Older cards wont be on top lists but i am afraid if it will be the same or maybe just a little better techonology with new names that are not enough for nanite and instancing replacing them. Because they can optimize older cards but adding new hardware will still cost them and that will reflect to the prices. And some areas of the world wont have access to those very quickly, for context, im not from a 1st world country and therefore my clients are also not. but this is not true only for me, there are many people that wont be able to afford very high end pcs. My PC is not considered low end at least in my region.

What GPU did you have for comparison?

I am also low key thinking that this could be fixed and it is an engine bug, because how instancing works is pretty simple, instead of getting the values from the mesh 1000 times, it will get it once and render 1000 times, how could this bottleneck if getting 1000 values is not bottlenecking.

That was on a RTX4070.

[Data excerpts]

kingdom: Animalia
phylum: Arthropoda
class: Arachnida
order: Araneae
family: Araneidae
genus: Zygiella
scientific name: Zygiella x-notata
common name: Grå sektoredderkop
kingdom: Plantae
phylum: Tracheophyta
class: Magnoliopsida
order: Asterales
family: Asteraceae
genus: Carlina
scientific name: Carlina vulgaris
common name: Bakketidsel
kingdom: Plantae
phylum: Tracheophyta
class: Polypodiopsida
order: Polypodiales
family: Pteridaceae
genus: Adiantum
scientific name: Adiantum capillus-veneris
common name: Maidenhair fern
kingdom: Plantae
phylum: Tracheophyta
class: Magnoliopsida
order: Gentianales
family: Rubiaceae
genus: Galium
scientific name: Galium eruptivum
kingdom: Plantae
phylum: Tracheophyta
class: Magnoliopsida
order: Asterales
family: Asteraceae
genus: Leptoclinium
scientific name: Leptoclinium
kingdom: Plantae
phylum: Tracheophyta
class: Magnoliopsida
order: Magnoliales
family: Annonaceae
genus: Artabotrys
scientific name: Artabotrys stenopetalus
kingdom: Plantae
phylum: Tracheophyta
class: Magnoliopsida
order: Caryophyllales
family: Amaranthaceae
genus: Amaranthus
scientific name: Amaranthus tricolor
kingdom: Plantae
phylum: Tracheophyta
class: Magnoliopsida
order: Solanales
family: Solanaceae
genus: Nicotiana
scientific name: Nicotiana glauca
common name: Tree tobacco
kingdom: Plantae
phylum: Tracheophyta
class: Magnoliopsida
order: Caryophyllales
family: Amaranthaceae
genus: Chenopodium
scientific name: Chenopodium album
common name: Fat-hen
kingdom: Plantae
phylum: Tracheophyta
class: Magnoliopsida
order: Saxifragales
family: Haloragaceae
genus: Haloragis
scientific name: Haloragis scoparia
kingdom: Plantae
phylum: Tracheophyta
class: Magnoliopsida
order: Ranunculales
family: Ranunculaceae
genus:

= Task list =
- A) From the instancing thread, extract the passage between "I am also low" and "on a RTX4070.", inclusive.
- B) According to the instancing thread, what does instancing do instead of getting the values from the mesh 1000 times?
The taxonomy lines aren't needed for anything here.

= The answers =
- A)
I am also low key thinking that this could be fixed and it is an engine bug, because how instancing works is pretty simple, instead of getting the values from the mesh 1000 times, it will get it once and render 1000 times, how could this bottleneck if getting 1000 values is not bottlenecking.

That was on a RTX4070.

- B) It gets the values once and renders 1000 times.